- Born: August 21, 1937 (age 88) Nord-Fron, Norway
- Occupation: Theoretical physicist

= Hallstein Høgåsen =

Norwegian theoretical physicist

Hallstein Tormod Høgåsen (born 21 August 1937) is a Norwegian theoretical physicist.

He was born in Nord-Fron Municipality, but grew up mostly in the neighboring Vågå Municipality. He finished his secondary education at Vinstra Upper Secondary School in 1955. He took the cand.real. degree at the University of Oslo in 1960 and the dr.techn. degree at the Norwegian Institute of Technology in 1964. He was appointed as a docent at the University of Oslo in 1969 and professor of theoretical physics in 1984. His main field has been elementary particle physics.
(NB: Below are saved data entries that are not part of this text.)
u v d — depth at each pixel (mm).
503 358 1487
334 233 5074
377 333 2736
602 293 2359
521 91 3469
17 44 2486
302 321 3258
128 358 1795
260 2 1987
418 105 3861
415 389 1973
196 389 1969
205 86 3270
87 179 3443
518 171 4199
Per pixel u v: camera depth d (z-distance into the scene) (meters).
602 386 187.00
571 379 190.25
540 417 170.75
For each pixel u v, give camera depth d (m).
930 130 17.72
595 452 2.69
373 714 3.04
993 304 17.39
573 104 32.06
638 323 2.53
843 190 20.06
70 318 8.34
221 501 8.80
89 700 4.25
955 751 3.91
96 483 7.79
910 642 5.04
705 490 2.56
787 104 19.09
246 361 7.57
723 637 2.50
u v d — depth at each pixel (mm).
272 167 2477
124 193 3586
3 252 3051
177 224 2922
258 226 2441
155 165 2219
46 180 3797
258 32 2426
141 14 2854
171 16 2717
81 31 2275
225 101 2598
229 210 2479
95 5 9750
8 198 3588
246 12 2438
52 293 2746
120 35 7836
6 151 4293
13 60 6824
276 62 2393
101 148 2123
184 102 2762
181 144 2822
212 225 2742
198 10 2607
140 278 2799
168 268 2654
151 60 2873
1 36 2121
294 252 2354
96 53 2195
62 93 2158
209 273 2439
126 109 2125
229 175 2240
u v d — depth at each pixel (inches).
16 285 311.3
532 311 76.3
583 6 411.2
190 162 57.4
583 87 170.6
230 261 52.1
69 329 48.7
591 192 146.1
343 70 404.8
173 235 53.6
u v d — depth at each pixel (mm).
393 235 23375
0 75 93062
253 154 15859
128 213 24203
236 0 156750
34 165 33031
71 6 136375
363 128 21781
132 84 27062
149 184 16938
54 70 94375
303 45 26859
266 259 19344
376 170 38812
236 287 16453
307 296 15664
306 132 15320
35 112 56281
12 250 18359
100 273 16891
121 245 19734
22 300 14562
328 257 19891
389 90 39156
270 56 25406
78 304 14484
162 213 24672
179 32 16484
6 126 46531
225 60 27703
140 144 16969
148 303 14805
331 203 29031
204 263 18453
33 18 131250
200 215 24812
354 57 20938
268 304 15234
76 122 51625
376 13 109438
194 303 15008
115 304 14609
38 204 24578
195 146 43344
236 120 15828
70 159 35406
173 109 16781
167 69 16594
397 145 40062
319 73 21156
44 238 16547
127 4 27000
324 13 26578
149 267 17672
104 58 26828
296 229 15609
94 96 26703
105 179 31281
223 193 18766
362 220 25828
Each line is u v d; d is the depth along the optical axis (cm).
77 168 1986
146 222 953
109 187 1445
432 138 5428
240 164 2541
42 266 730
Høgåsen has been affiliated to many universities and research institutes, among others Niels Bohr Institute in Copenhagen, CERN in Geneva, University of Paris and the State University of New York.

He is a fellow of the Norwegian Academy of Science and Letters since 1975 and the Royal Norwegian Society of Sciences and Letters since 1984. He is also active in the Norwegian Pugwash committee.

He has resided at Vågå, Oslo, Geneva, Paris, Slependen and Korsvoll.